Personally I think locking the child in was most logical. The argument was they wouldn’t be able to escape in a fire but they don’t have the cognitive ability to recognise the fire alarm so would need assistance anyway.

OhComeOnFFS · 11/10/2023 13:42

I'm sure a 12 year old girl would hate to be locked in her room and would bang on the door, waking up the rest of the house, anyway.

MyGooseisTotallyLoose · 11/10/2023 13:43

jlpth · 11/10/2023 13:33

I would try another approach.
Put her in bed next to you, in your room.
See if she can sleep if she has you there.

But she doesn't want her mum? She wants her siblings devices.

MadeForThis · 11/10/2023 13:49

I imagine if you locked the door she would just bang on it loudly.

Treebark · 11/10/2023 13:56

Sometimes, the persistance associated with autim can't be rationalised or reasoned with and it sounds like thats the loop that shes fixed in. You need to find a way for her to be satisfied with the device she has access to. You say you can't afford to replace the device she has - whats 'wrong' with it from her point of view and what can you sort out to make it right? She won't quit. She can't because its become a thing for her. IME the box thing would caused massive reactions / meltdowns and would end up being thrown down the stairs with everything being smashed.

We went through A LOT of devices. It's only the last year that we've seen an improvment in how they are treated. (just 13)

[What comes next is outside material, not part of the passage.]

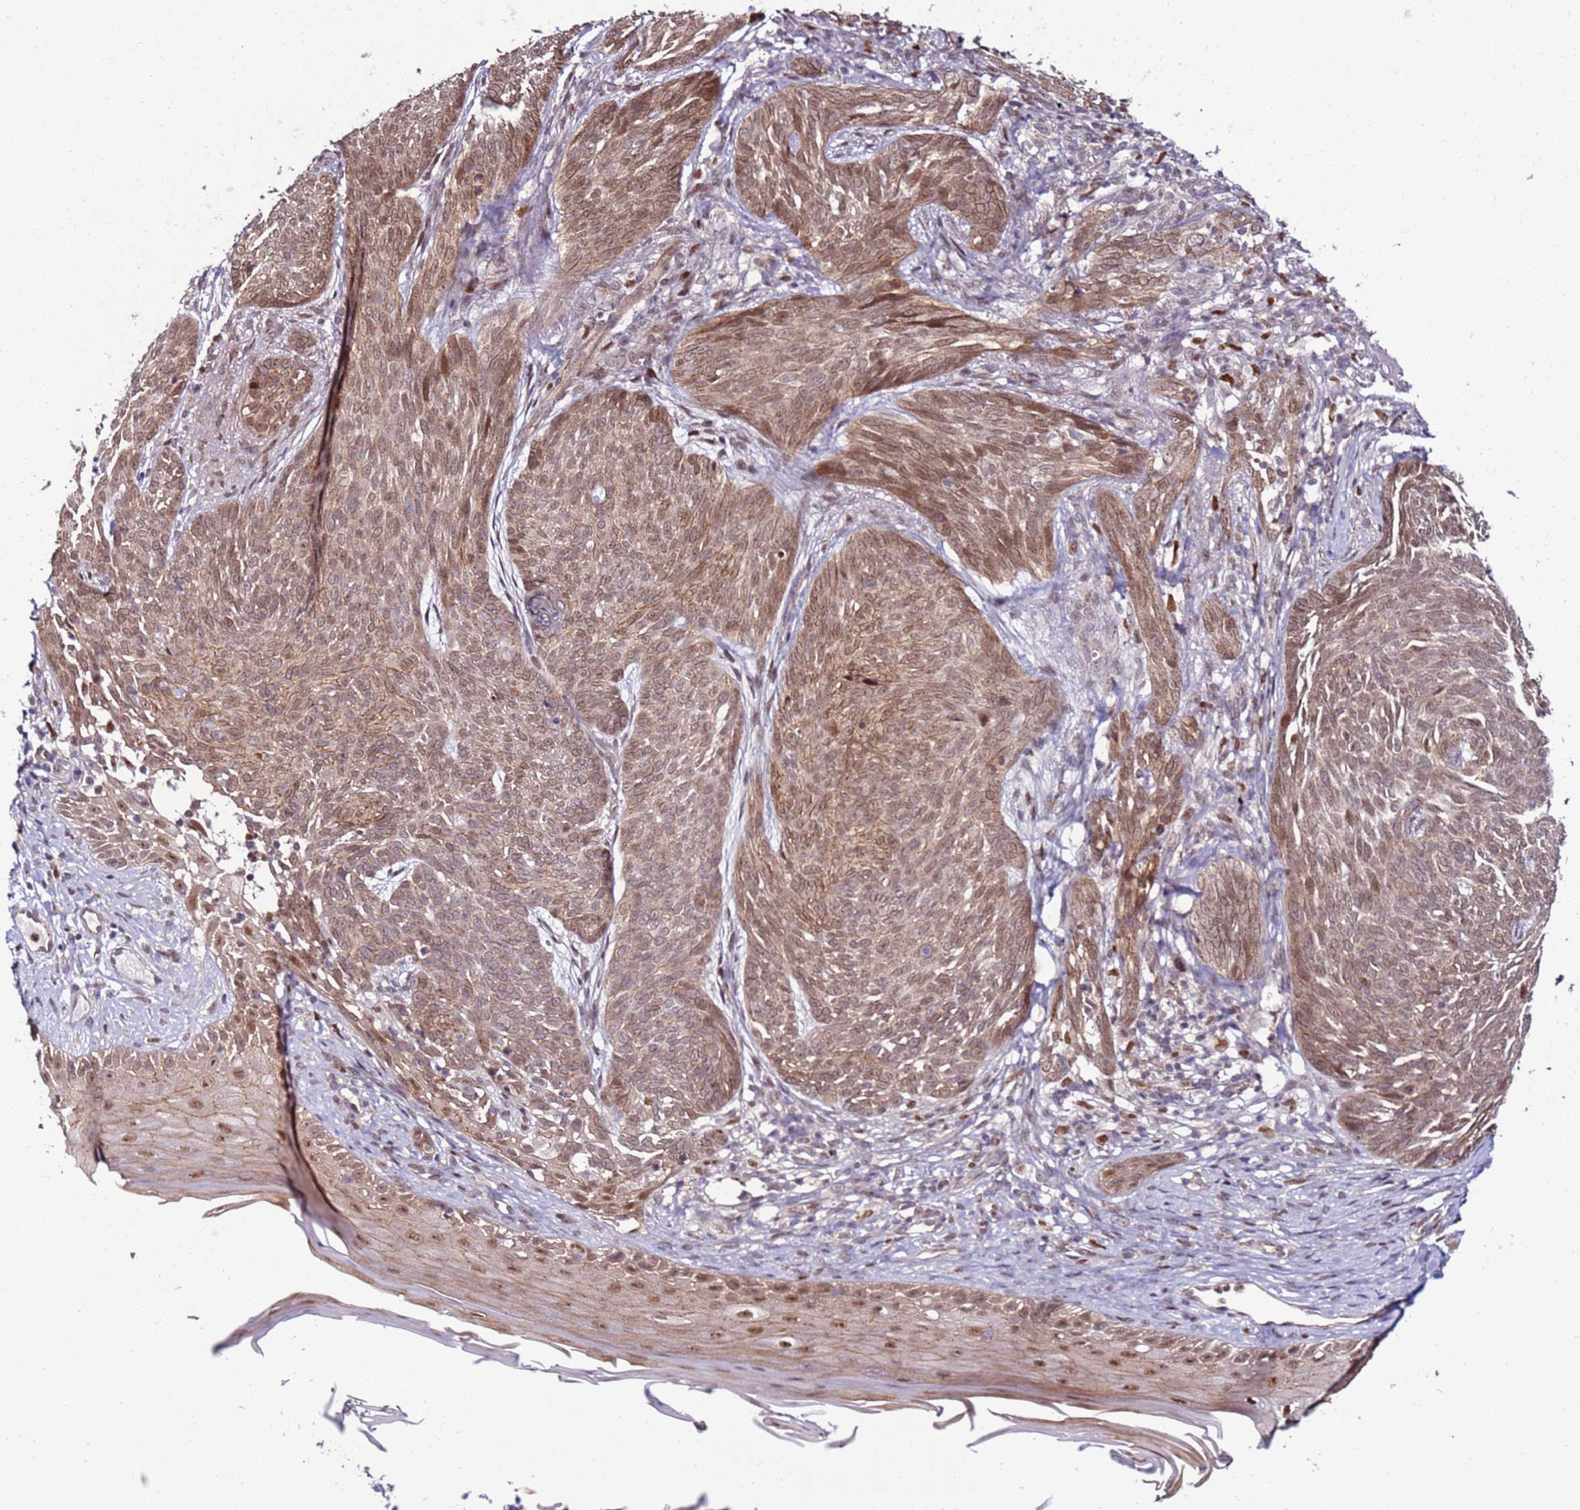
{"staining": {"intensity": "moderate", "quantity": ">75%", "location": "cytoplasmic/membranous,nuclear"}, "tissue": "skin cancer", "cell_type": "Tumor cells", "image_type": "cancer", "snomed": [{"axis": "morphology", "description": "Basal cell carcinoma"}, {"axis": "topography", "description": "Skin"}], "caption": "Protein expression analysis of skin cancer (basal cell carcinoma) shows moderate cytoplasmic/membranous and nuclear staining in about >75% of tumor cells.", "gene": "KPNA4", "patient": {"sex": "female", "age": 86}}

BananaSlug · 11/10/2023 14:01

Oh that’s a good point I think the box would make her worse and yes she would likely smash it. I’ve looked at a few and they look like they could open easily if thrown hard enough. She had a brand new iPad bought for her 5 months ago she threw it and smashed it during a meltdown after having it for 2 months, I won’t be replacing it. This was an upgrade from her amazon fire as she hated it (slow / laggy) but I’m not fixing the iPad as she repeatedly smashes it on the wall anytime she has a meltdown. The box idea won’t work then I think she would thrown it till it opens.

OP posts:
TumblingTower · 11/10/2023 14:08

BananaSlug · 11/10/2023 14:01

Oh that’s a good point I think the box would make her worse and yes she would likely smash it. I’ve looked at a few and they look like they could open easily if thrown hard enough. She had a brand new iPad bought for her 5 months ago she threw it and smashed it during a meltdown after having it for 2 months, I won’t be replacing it. This was an upgrade from her amazon fire as she hated it (slow / laggy) but I’m not fixing the iPad as she repeatedly smashes it on the wall anytime she has a meltdown. The box idea won’t work then I think she would thrown it till it opens.

its so bloody difficult, I’m sorry you’re living with this.